[DO NOT PUBLISH]
IN THE UNITED STATES COURT OF APPEALS
FOR THE ELEVENTH CIRCUIT
FILED
-------------------------------------------U.S. COURT OF APPEALS
No. 06-11766 ELEVENTH CIRCUIT
NOVEMBER 1, 2006
Non-Argument Calendar
-------------------------------------------- THOMAS K. KAHN
CLERK
D.C. Docket No. 05-00050-CR-4-RH-WCS
UNITED STATES OF AMERICA,
Plaintiff-Appellee,
versus
WILLIAM JOSHUA BOYD STETSON,
Defendant-Appellant.
----------------------------------------------------------------
Appeal from the United States District Court
for the Northern District of Florida
----------------------------------------------------------------
(November 1, 2006)
Before EDMONDSON, Chief Judge, TJOFLAT and ANDERSON, Circuit Judges.
PER CURIAM:
Defendant-Appellant William Joshua Boyd Stetson appeals his split
sentence of five months’ imprisonment and five months’ home detention for
conspiracy to commit fraud and fraud in connection with one or more counterfeit
credit cards, in violation of 18 U.S.C. §§ 371, 1029(a)(1), (b)(2) and (c) and 2. No
reversible error has been shown; we affirm.
Stetson’s appeal turns on the district court’s determination of the amount of
loss for sentencing purposes. Under U.S.S.G. § 2B1.1(b)(1), if a loss is more than
$30,000 but $70,000 or less, the base offense level is increased by 6 levels; if the
loss is more than $10,000 but $30,000 or less, the base offense level is increased
by 4. The district court set the amount of intended loss from the theft and
fraudulent use of credit card data at $42,942. The actual loss from the use of the
data was $10,763.43. Stetson argues that the district court engaged in rank
speculation and committed clear error when it calculated the amount of intended
loss.

TO BE DONE
**a.** Using the appellate opinion on Stetson's sentence, decide whether each statement agrees with it. Answer yes or no for each, and quote the opinion's deciding words exactly: (i) The actual loss from the use of the credit card data exceeded $30,000. (ii) Stetson's split sentence included a period of home detention. (iii) The appeal was placed on the oral argument calendar.
**b.** In one to three sentences, explain why the appellate opinion on Stetson's sentence treats the amount of loss as the decisive issue.
**c.** Write the next passage of the appellate opinion on Stetson's sentence, beginning after its final sentence.
The lines that follow come from a separate source and are unrelated to the appellate opinion above.

SOURCE EXCERPT
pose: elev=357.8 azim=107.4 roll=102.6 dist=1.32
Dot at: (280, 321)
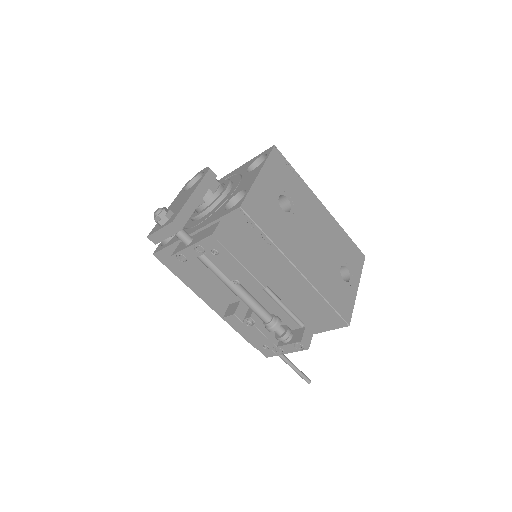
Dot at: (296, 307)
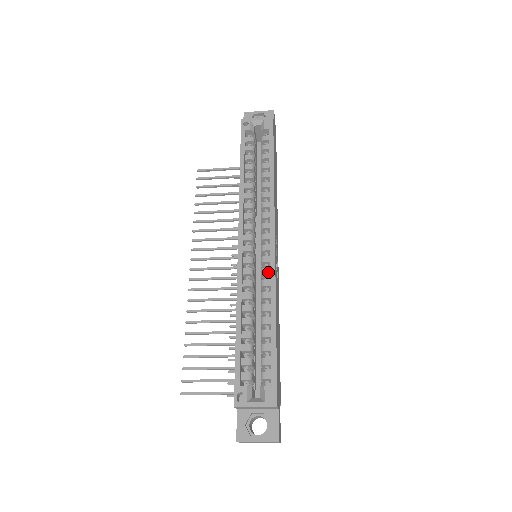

THE REPLIES
**a.**
(i) No: "The actual loss from the use of the data was $10,763.43."
(ii) Yes: "five months’ imprisonment and five months’ home detention"
(iii) No: "Non-Argument Calendar"

**b.** The opinion states that Stetson's appeal turns on the district court's determination of the amount of loss for sentencing purposes. Under U.S.S.G. § 2B1.1(b)(1), a loss of more than $30,000 but $70,000 or less raises the base offense level by 6, while a loss of more than $10,000 but $30,000 or less raises it by 4. The intended loss set by the district court ($42,942) falls in the higher range, and the actual loss ($10,763.43) falls in the lower one.

**c.**
We review a district court’s amount of loss determination for clear error.
United States v. Nostari-Shamloo, 255 F.3d 1290, 1291 (11th Cir. 2001). “If the
intended loss due to the offense is greater than the loss actually caused, the court
may use the amount of the intended loss for sentencing purposes.” Id.; see
U.S.S.G. § 2B1.1, cmt. n.3(A) (“loss is the greater of actual loss or intended
loss.”). The government bears the burden of proving the amount of loss by a
preponderance of the evidence, see United States v. Cover, 199 F.3d 1270, 1276
(11th Cir. 2000); and this burden must be satisfied with “reliable and specific
2
evidence.” United States v. Sepulveda, 115 F.3d 882, 890 (11th Cir. 1997)
(quotation omitted). The district court may not speculate about facts which would
permit a more severe sentence under the guidelines, but an intended loss
calculation need not be made with precision. See United States v. Dominguez,
109 F.3d 675, 676 (11th Cir. 1997). And the sentencing guidelines commentary
provides expressly that the district court “need only make a reasonable estimate of
the loss;” U.S.S.G. 2B1.1 cmt. n. 3(C); because the sentencing judge is uniquely
positioned to assess the evidence and estimate loss, that estimate is entitled to
appropriate deference. Id.
The PSI had calculated intended loss at $147,000 based on the probation
officer’s calculation of the aggregate credit limit applicable to the fraudulently
obtained accounts. In Nostari-Shamloo, 255 F.3d at 1291, we said that a district
court commits no error when it determines the amount of intended loss based on
the total line of credit the defendant could access, especially when the defendant
presents no evidence of a contrary intent. Based on testimony of Stetson’s co-
defendant, the district court concluded that an amount less than the credit limit --
an amount that would be reached within a billing cycle or before the card is
cancelled -- was reasonable. Based on the maximum actual use of two cards, the
district court estimated that $3900 was a good indication of how much a card
3
could be used. Using 11 cards as the number of cards on which data was stolen,1
the district court calculated the intended loss at $42,942.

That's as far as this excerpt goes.